* EXERCISE DETAILS
Please produce a character-exact copy of the listing that follows, omitting all images.

+++

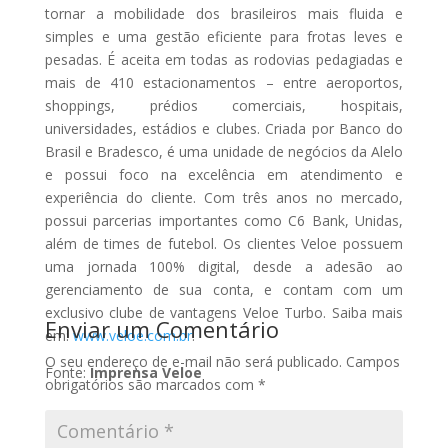
tornar a mobilidade dos brasileiros mais fluida e
CLIQUE FORA DO POP-UP PARA FECHAR
simples e uma gestão eficiente para frotas leves e
pesadas. É aceita em todas as rodovias pedagiadas e
mais de 410 estacionamentos – entre aeroportos,
shoppings, prédios comerciais, hospitais,
universidades, estádios e clubes. Criada por Banco do
Brasil e Bradesco, é uma unidade de negócios da Alelo
e possui foco na excelência em atendimento e
experiência do cliente. Com três anos no mercado,
possui parcerias importantes como C6 Bank, Unidas,
além de times de futebol. Os clientes Veloe possuem
uma jornada 100% digital, desde a adesão ao
gerenciamento de sua conta, e contam com um
exclusivo clube de vantagens Veloe Turbo. Saiba mais
Enviar um Comentário
em:
www.veloe.com.br
.
O seu endereço de e-mail não será publicado.
Campos
Fonte:
Imprensa Veloe
obrigatórios são marcados com
*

+++

* RESULT
tornar a mobilidade dos brasileiros mais fluida e
CLIQUE FORA DO POP-UP PARA FECHAR
simples e uma gestão eficiente para frotas leves e
pesadas. É aceita em todas as rodovias pedagiadas e
mais de 410 estacionamentos – entre aeroportos,
shoppings, prédios comerciais, hospitais,
universidades, estádios e clubes. Criada por Banco do
Brasil e Bradesco, é uma unidade de negócios da Alelo
e possui foco na excelência em atendimento e
experiência do cliente. Com três anos no mercado,
possui parcerias importantes como C6 Bank, Unidas,
além de times de futebol. Os clientes Veloe possuem
uma jornada 100% digital, desde a adesão ao
gerenciamento de sua conta, e contam com um
exclusivo clube de vantagens Veloe Turbo. Saiba mais
Enviar um Comentário
em:
www.veloe.com.br
.
O seu endereço de e-mail não será publicado.
Campos
Fonte:
Imprensa Veloe
obrigatórios são marcados com
*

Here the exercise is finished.